3. "You can pay the farmer or you can pay the doctor." Buy local, spend those extra few dollars for good quality, wholesome food. Cook at home with family and friends. It needn't be complicated. What it comes down to is this: local food tastes better and is more nutritious because it was harvested yesterday, not a few months ago and then stored in a warehouse months before being transported 1500 miles, negatively impacting flavor and healthfulness. When we buy local, we support our farmers and local economy, know how our food is grown, and are not harming the environment as much.
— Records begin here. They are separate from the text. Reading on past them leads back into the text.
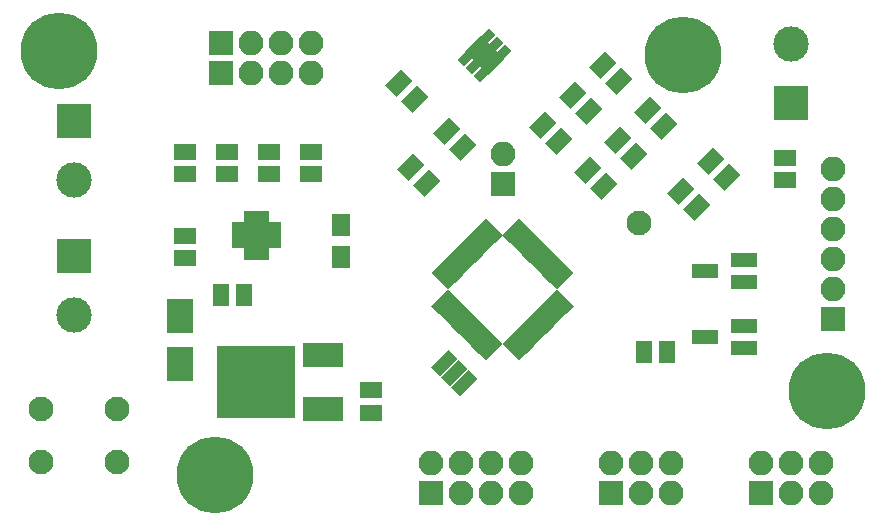
<source format=gts>
G04 #@! TF.FileFunction,Soldermask,Top*
%FSLAX46Y46*%
G04 Gerber Fmt 4.6, Leading zero omitted, Abs format (unit mm)*
G04 Created by KiCad (PCBNEW 4.0.7+dfsg1-1~bpo9+1) date Thu Mar 15 23:06:16 2018*
%MOMM*%
%LPD*%
G01*
G04 APERTURE LIST*
%ADD10C,0.100000*%
%ADD11C,6.496000*%
%ADD12R,1.900000X1.370000*%
%ADD13R,1.370000X1.900000*%
%ADD14R,2.200000X1.200000*%
%ADD15R,2.100000X2.100000*%
%ADD16O,2.100000X2.100000*%
%ADD17C,2.100000*%
%ADD18R,3.000000X3.000000*%
%ADD19C,3.000000*%
%ADD20R,1.600000X1.900000*%
%ADD21R,3.400000X2.000000*%
%ADD22R,6.600000X6.200000*%
%ADD23R,1.250000X0.680000*%
%ADD24R,0.680000X1.250000*%
%ADD25R,2.050000X2.050000*%
%ADD26R,2.200000X2.900000*%
G04 APERTURE END LIST*
D10*
D11*
X103200200Y-38760400D03*
D12*
X164592000Y-47813000D03*
X164592000Y-49723000D03*
X120904000Y-49215000D03*
X120904000Y-47305000D03*
X113792000Y-54417000D03*
X113792000Y-56327000D03*
X113792000Y-49215000D03*
X113792000Y-47305000D03*
X117348000Y-49215000D03*
X117348000Y-47305000D03*
D13*
X118811000Y-59436000D03*
X116901000Y-59436000D03*
D10*
G36*
X150421407Y-50017904D02*
X149077904Y-51361407D01*
X148109167Y-50392670D01*
X149452670Y-49049167D01*
X150421407Y-50017904D01*
X150421407Y-50017904D01*
G37*
G36*
X149070833Y-48667330D02*
X147727330Y-50010833D01*
X146758593Y-49042096D01*
X148102096Y-47698593D01*
X149070833Y-48667330D01*
X149070833Y-48667330D01*
G37*
G36*
X145488593Y-42692096D02*
X146832096Y-41348593D01*
X147800833Y-42317330D01*
X146457330Y-43660833D01*
X145488593Y-42692096D01*
X145488593Y-42692096D01*
G37*
G36*
X146839167Y-44042670D02*
X148182670Y-42699167D01*
X149151407Y-43667904D01*
X147807904Y-45011407D01*
X146839167Y-44042670D01*
X146839167Y-44042670D01*
G37*
G36*
X134419407Y-42651904D02*
X133075904Y-43995407D01*
X132107167Y-43026670D01*
X133450670Y-41683167D01*
X134419407Y-42651904D01*
X134419407Y-42651904D01*
G37*
G36*
X133068833Y-41301330D02*
X131725330Y-42644833D01*
X130756593Y-41676096D01*
X132100096Y-40332593D01*
X133068833Y-41301330D01*
X133068833Y-41301330D01*
G37*
D14*
X161162000Y-58354000D03*
X161162000Y-56454000D03*
X157862000Y-57404000D03*
X161162000Y-63942000D03*
X161162000Y-62042000D03*
X157862000Y-62992000D03*
D15*
X168656000Y-61468000D03*
D16*
X168656000Y-58928000D03*
X168656000Y-56388000D03*
X168656000Y-53848000D03*
X168656000Y-51308000D03*
X168656000Y-48768000D03*
D17*
X152298400Y-53365400D03*
D15*
X116840000Y-38100000D03*
D16*
X119380000Y-38100000D03*
X121920000Y-38100000D03*
X124460000Y-38100000D03*
D15*
X149860000Y-76200000D03*
D16*
X149860000Y-73660000D03*
X152400000Y-76200000D03*
X152400000Y-73660000D03*
X154940000Y-76200000D03*
X154940000Y-73660000D03*
D18*
X165100000Y-43180000D03*
D19*
X165100000Y-38180000D03*
D18*
X104394000Y-56134000D03*
D19*
X104394000Y-61134000D03*
D15*
X162560000Y-76200000D03*
D16*
X162560000Y-73660000D03*
X165100000Y-76200000D03*
X165100000Y-73660000D03*
X167640000Y-76200000D03*
X167640000Y-73660000D03*
D15*
X116840000Y-40640000D03*
D16*
X119380000Y-40640000D03*
X121920000Y-40640000D03*
X124460000Y-40640000D03*
D18*
X104394000Y-44704000D03*
D19*
X104394000Y-49704000D03*
D15*
X134620000Y-76200000D03*
D16*
X134620000Y-73660000D03*
X137160000Y-76200000D03*
X137160000Y-73660000D03*
X139700000Y-76200000D03*
X139700000Y-73660000D03*
X142240000Y-76200000D03*
X142240000Y-73660000D03*
D20*
X127000000Y-53514000D03*
X127000000Y-56214000D03*
D21*
X125516000Y-69112400D03*
X125516000Y-64542400D03*
D22*
X119836000Y-66827400D03*
D10*
G36*
X157172593Y-48280096D02*
X158516096Y-46936593D01*
X159484833Y-47905330D01*
X158141330Y-49248833D01*
X157172593Y-48280096D01*
X157172593Y-48280096D01*
G37*
G36*
X158523167Y-49630670D02*
X159866670Y-48287167D01*
X160835407Y-49255904D01*
X159491904Y-50599407D01*
X158523167Y-49630670D01*
X158523167Y-49630670D01*
G37*
G36*
X134820593Y-45740096D02*
X136164096Y-44396593D01*
X137132833Y-45365330D01*
X135789330Y-46708833D01*
X134820593Y-45740096D01*
X134820593Y-45740096D01*
G37*
G36*
X136171167Y-47090670D02*
X137514670Y-45747167D01*
X138483407Y-46715904D01*
X137139904Y-48059407D01*
X136171167Y-47090670D01*
X136171167Y-47090670D01*
G37*
D13*
X152715000Y-64262000D03*
X154625000Y-64262000D03*
D12*
X129540000Y-69408000D03*
X129540000Y-67498000D03*
X124460000Y-47305000D03*
X124460000Y-49215000D03*
D10*
G36*
X155501407Y-44937904D02*
X154157904Y-46281407D01*
X153189167Y-45312670D01*
X154532670Y-43969167D01*
X155501407Y-44937904D01*
X155501407Y-44937904D01*
G37*
G36*
X154150833Y-43587330D02*
X152807330Y-44930833D01*
X151838593Y-43962096D01*
X153182096Y-42618593D01*
X154150833Y-43587330D01*
X154150833Y-43587330D01*
G37*
G36*
X151691407Y-41127904D02*
X150347904Y-42471407D01*
X149379167Y-41502670D01*
X150722670Y-40159167D01*
X151691407Y-41127904D01*
X151691407Y-41127904D01*
G37*
G36*
X150340833Y-39777330D02*
X148997330Y-41120833D01*
X148028593Y-40152096D01*
X149372096Y-38808593D01*
X150340833Y-39777330D01*
X150340833Y-39777330D01*
G37*
G36*
X152961407Y-47477904D02*
X151617904Y-48821407D01*
X150649167Y-47852670D01*
X151992670Y-46509167D01*
X152961407Y-47477904D01*
X152961407Y-47477904D01*
G37*
G36*
X151610833Y-46127330D02*
X150267330Y-47470833D01*
X149298593Y-46502096D01*
X150642096Y-45158593D01*
X151610833Y-46127330D01*
X151610833Y-46127330D01*
G37*
G36*
X142948593Y-45232096D02*
X144292096Y-43888593D01*
X145260833Y-44857330D01*
X143917330Y-46200833D01*
X142948593Y-45232096D01*
X142948593Y-45232096D01*
G37*
G36*
X144299167Y-46582670D02*
X145642670Y-45239167D01*
X146611407Y-46207904D01*
X145267904Y-47551407D01*
X144299167Y-46582670D01*
X144299167Y-46582670D01*
G37*
G36*
X131772593Y-48788096D02*
X133116096Y-47444593D01*
X134084833Y-48413330D01*
X132741330Y-49756833D01*
X131772593Y-48788096D01*
X131772593Y-48788096D01*
G37*
G36*
X133123167Y-50138670D02*
X134466670Y-48795167D01*
X135435407Y-49763904D01*
X134091904Y-51107407D01*
X133123167Y-50138670D01*
X133123167Y-50138670D01*
G37*
G36*
X135359666Y-60996288D02*
X134687914Y-60324536D01*
X136102128Y-58910322D01*
X136773880Y-59582074D01*
X135359666Y-60996288D01*
X135359666Y-60996288D01*
G37*
G36*
X135925352Y-61561973D02*
X135253600Y-60890221D01*
X136667814Y-59476007D01*
X137339566Y-60147759D01*
X135925352Y-61561973D01*
X135925352Y-61561973D01*
G37*
G36*
X136491037Y-62127659D02*
X135819285Y-61455907D01*
X137233499Y-60041693D01*
X137905251Y-60713445D01*
X136491037Y-62127659D01*
X136491037Y-62127659D01*
G37*
G36*
X137056722Y-62693344D02*
X136384970Y-62021592D01*
X137799184Y-60607378D01*
X138470936Y-61279130D01*
X137056722Y-62693344D01*
X137056722Y-62693344D01*
G37*
G36*
X137622408Y-63259030D02*
X136950656Y-62587278D01*
X138364870Y-61173064D01*
X139036622Y-61844816D01*
X137622408Y-63259030D01*
X137622408Y-63259030D01*
G37*
G36*
X138188093Y-63824715D02*
X137516341Y-63152963D01*
X138930555Y-61738749D01*
X139602307Y-62410501D01*
X138188093Y-63824715D01*
X138188093Y-63824715D01*
G37*
G36*
X138753779Y-64390400D02*
X138082027Y-63718648D01*
X139496241Y-62304434D01*
X140167993Y-62976186D01*
X138753779Y-64390400D01*
X138753779Y-64390400D01*
G37*
G36*
X139319464Y-64956086D02*
X138647712Y-64284334D01*
X140061926Y-62870120D01*
X140733678Y-63541872D01*
X139319464Y-64956086D01*
X139319464Y-64956086D01*
G37*
G36*
X142784288Y-64284334D02*
X142112536Y-64956086D01*
X140698322Y-63541872D01*
X141370074Y-62870120D01*
X142784288Y-64284334D01*
X142784288Y-64284334D01*
G37*
G36*
X143349973Y-63718648D02*
X142678221Y-64390400D01*
X141264007Y-62976186D01*
X141935759Y-62304434D01*
X143349973Y-63718648D01*
X143349973Y-63718648D01*
G37*
G36*
X143915659Y-63152963D02*
X143243907Y-63824715D01*
X141829693Y-62410501D01*
X142501445Y-61738749D01*
X143915659Y-63152963D01*
X143915659Y-63152963D01*
G37*
G36*
X144481344Y-62587278D02*
X143809592Y-63259030D01*
X142395378Y-61844816D01*
X143067130Y-61173064D01*
X144481344Y-62587278D01*
X144481344Y-62587278D01*
G37*
G36*
X145047030Y-62021592D02*
X144375278Y-62693344D01*
X142961064Y-61279130D01*
X143632816Y-60607378D01*
X145047030Y-62021592D01*
X145047030Y-62021592D01*
G37*
G36*
X145612715Y-61455907D02*
X144940963Y-62127659D01*
X143526749Y-60713445D01*
X144198501Y-60041693D01*
X145612715Y-61455907D01*
X145612715Y-61455907D01*
G37*
G36*
X146178400Y-60890221D02*
X145506648Y-61561973D01*
X144092434Y-60147759D01*
X144764186Y-59476007D01*
X146178400Y-60890221D01*
X146178400Y-60890221D01*
G37*
G36*
X146744086Y-60324536D02*
X146072334Y-60996288D01*
X144658120Y-59582074D01*
X145329872Y-58910322D01*
X146744086Y-60324536D01*
X146744086Y-60324536D01*
G37*
G36*
X145329872Y-58945678D02*
X144658120Y-58273926D01*
X146072334Y-56859712D01*
X146744086Y-57531464D01*
X145329872Y-58945678D01*
X145329872Y-58945678D01*
G37*
G36*
X144764186Y-58379993D02*
X144092434Y-57708241D01*
X145506648Y-56294027D01*
X146178400Y-56965779D01*
X144764186Y-58379993D01*
X144764186Y-58379993D01*
G37*
G36*
X144198501Y-57814307D02*
X143526749Y-57142555D01*
X144940963Y-55728341D01*
X145612715Y-56400093D01*
X144198501Y-57814307D01*
X144198501Y-57814307D01*
G37*
G36*
X143632816Y-57248622D02*
X142961064Y-56576870D01*
X144375278Y-55162656D01*
X145047030Y-55834408D01*
X143632816Y-57248622D01*
X143632816Y-57248622D01*
G37*
G36*
X143067130Y-56682936D02*
X142395378Y-56011184D01*
X143809592Y-54596970D01*
X144481344Y-55268722D01*
X143067130Y-56682936D01*
X143067130Y-56682936D01*
G37*
G36*
X142501445Y-56117251D02*
X141829693Y-55445499D01*
X143243907Y-54031285D01*
X143915659Y-54703037D01*
X142501445Y-56117251D01*
X142501445Y-56117251D01*
G37*
G36*
X141935759Y-55551566D02*
X141264007Y-54879814D01*
X142678221Y-53465600D01*
X143349973Y-54137352D01*
X141935759Y-55551566D01*
X141935759Y-55551566D01*
G37*
G36*
X141370074Y-54985880D02*
X140698322Y-54314128D01*
X142112536Y-52899914D01*
X142784288Y-53571666D01*
X141370074Y-54985880D01*
X141370074Y-54985880D01*
G37*
G36*
X140733678Y-54314128D02*
X140061926Y-54985880D01*
X138647712Y-53571666D01*
X139319464Y-52899914D01*
X140733678Y-54314128D01*
X140733678Y-54314128D01*
G37*
G36*
X140167993Y-54879814D02*
X139496241Y-55551566D01*
X138082027Y-54137352D01*
X138753779Y-53465600D01*
X140167993Y-54879814D01*
X140167993Y-54879814D01*
G37*
G36*
X139602307Y-55445499D02*
X138930555Y-56117251D01*
X137516341Y-54703037D01*
X138188093Y-54031285D01*
X139602307Y-55445499D01*
X139602307Y-55445499D01*
G37*
G36*
X139036622Y-56011184D02*
X138364870Y-56682936D01*
X136950656Y-55268722D01*
X137622408Y-54596970D01*
X139036622Y-56011184D01*
X139036622Y-56011184D01*
G37*
G36*
X138470936Y-56576870D02*
X137799184Y-57248622D01*
X136384970Y-55834408D01*
X137056722Y-55162656D01*
X138470936Y-56576870D01*
X138470936Y-56576870D01*
G37*
G36*
X137905251Y-57142555D02*
X137233499Y-57814307D01*
X135819285Y-56400093D01*
X136491037Y-55728341D01*
X137905251Y-57142555D01*
X137905251Y-57142555D01*
G37*
G36*
X137339566Y-57708241D02*
X136667814Y-58379993D01*
X135253600Y-56965779D01*
X135925352Y-56294027D01*
X137339566Y-57708241D01*
X137339566Y-57708241D01*
G37*
G36*
X136773880Y-58273926D02*
X136102128Y-58945678D01*
X134687914Y-57531464D01*
X135359666Y-56859712D01*
X136773880Y-58273926D01*
X136773880Y-58273926D01*
G37*
D23*
X121363000Y-55106000D03*
X121363000Y-54606000D03*
X121363000Y-54106000D03*
X121363000Y-53606000D03*
D24*
X120638000Y-52881000D03*
X120138000Y-52881000D03*
X119638000Y-52881000D03*
X119138000Y-52881000D03*
D23*
X118413000Y-53606000D03*
X118413000Y-54106000D03*
X118413000Y-54606000D03*
X118413000Y-55106000D03*
D24*
X119138000Y-55831000D03*
X119638000Y-55831000D03*
X120138000Y-55831000D03*
X120638000Y-55831000D03*
D25*
X119888000Y-54356000D03*
D10*
G36*
X138873802Y-37454299D02*
X140853701Y-39434198D01*
X139510198Y-40777701D01*
X137530299Y-38797802D01*
X138873802Y-37454299D01*
X138873802Y-37454299D01*
G37*
G36*
X140924412Y-38161406D02*
X141490097Y-38727091D01*
X140782990Y-39434198D01*
X140217305Y-38868513D01*
X140924412Y-38161406D01*
X140924412Y-38161406D01*
G37*
G36*
X140252660Y-37489655D02*
X140818345Y-38055340D01*
X140111238Y-38762447D01*
X139545553Y-38196762D01*
X140252660Y-37489655D01*
X140252660Y-37489655D01*
G37*
G36*
X139580909Y-36817903D02*
X140146594Y-37383588D01*
X139439487Y-38090695D01*
X138873802Y-37525010D01*
X139580909Y-36817903D01*
X139580909Y-36817903D01*
G37*
G36*
X137601010Y-38797802D02*
X138166695Y-39363487D01*
X137459588Y-40070594D01*
X136893903Y-39504909D01*
X137601010Y-38797802D01*
X137601010Y-38797802D01*
G37*
G36*
X138272762Y-39469553D02*
X138838447Y-40035238D01*
X138131340Y-40742345D01*
X137565655Y-40176660D01*
X138272762Y-39469553D01*
X138272762Y-39469553D01*
G37*
G36*
X138944513Y-40141305D02*
X139510198Y-40706990D01*
X138803091Y-41414097D01*
X138237406Y-40848412D01*
X138944513Y-40141305D01*
X138944513Y-40141305D01*
G37*
G36*
X134672101Y-65545025D02*
X136157025Y-64060101D01*
X136934843Y-64837919D01*
X135449919Y-66322843D01*
X134672101Y-65545025D01*
X134672101Y-65545025D01*
G37*
G36*
X135520629Y-66393553D02*
X137005553Y-64908629D01*
X137783371Y-65686447D01*
X136298447Y-67171371D01*
X135520629Y-66393553D01*
X135520629Y-66393553D01*
G37*
G36*
X136369157Y-67242081D02*
X137854081Y-65757157D01*
X138631899Y-66534975D01*
X137146975Y-68019899D01*
X136369157Y-67242081D01*
X136369157Y-67242081D01*
G37*
D11*
X116332000Y-74676000D03*
X168148000Y-67564000D03*
X155956000Y-39116000D03*
D15*
X140766800Y-50038000D03*
D16*
X140766800Y-47498000D03*
D17*
X108100000Y-73588000D03*
X101600000Y-73588000D03*
X108100000Y-69088000D03*
X101600000Y-69088000D03*
D10*
G36*
X154632593Y-50820096D02*
X155976096Y-49476593D01*
X156944833Y-50445330D01*
X155601330Y-51788833D01*
X154632593Y-50820096D01*
X154632593Y-50820096D01*
G37*
G36*
X155983167Y-52170670D02*
X157326670Y-50827167D01*
X158295407Y-51795904D01*
X156951904Y-53139407D01*
X155983167Y-52170670D01*
X155983167Y-52170670D01*
G37*
D26*
X113385600Y-61246000D03*
X113385600Y-65246000D03*
M02*

</source>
While eating organic is important, who wants to eat a plastic -wrapped organic zucchini that is out of season, came from California (2000 miles away), and was grown much like conventional zucchini?
Although in October we had our "slips," the most important issue is that we took away so much. We have left sugar mostly behind, we are regularly making our own crackers, cereal, snacks, etc. on top of the meals we make at home. They're delicious and nutritious. Good for the environment, the farmers, and ourselves. We think that's pretty great.
Rosemary walnut crackers with sea salt [gluten-free]
Inspired by Adrienneats
Makes 20-40 crackers, depending on size
½ cup walnuts
1 cup almond flour (recipe below)
1 tsp fresh rosemary, minced (I'm sure between ¼ and ½ tsp of dried rosemary would work fine)
½ tsp sea salt
3 tbsp buttermilk
Preheat oven to 350F with rack in the center.
Chop the walnuts very finely by hand or in the food processor. Add them to a mixing bowl along with the almond flour, rosemary, and salt. Whisk well to combine the ingredients. Add the buttermilk slowly and use a fork to incorporate. You want a dough that sticks together but isn't too wet. Form into a ball using slightly dampened hands.
Cut two pieces of parchment; lay one on the counter. Place the dough ball on top and flatten into a rectangle. Place the other sheet of parchment on top of the dough rectangle. Using a rolling pin, roll pretty thin (think typical Wheat Thins), rotating the parchment/ dough as you go to roll evenly. When the dough is thinly rolled, remove top sheet of parchment and, using a sharp knife or pizza cutter, cut the crackers into desired size/ shape. Leave in place on the parchment paper.
Move the crackers on the parchment paper to a baking sheet and bake in preheated oven for about 12 minutes or until crispy. Let cool on the baking sheet to make them even crispier.
How to make almond flour
To make about 1 cup of flour, you will need…
Generous ¾ cup almonds (unsalted)
2-3 tbsp all-purpose flour (I used all-purpose gluten free flour)
Add the almonds and the flour to the bowl of your food processor. Press the "on" button and let whirl until the almonds are very fine. If it looks like they are turning into butter instead of flour (you don't want that to happen!), add a little more flour. The flour should be fine enough that you do not see any chunks of nuts, and kind of like sand.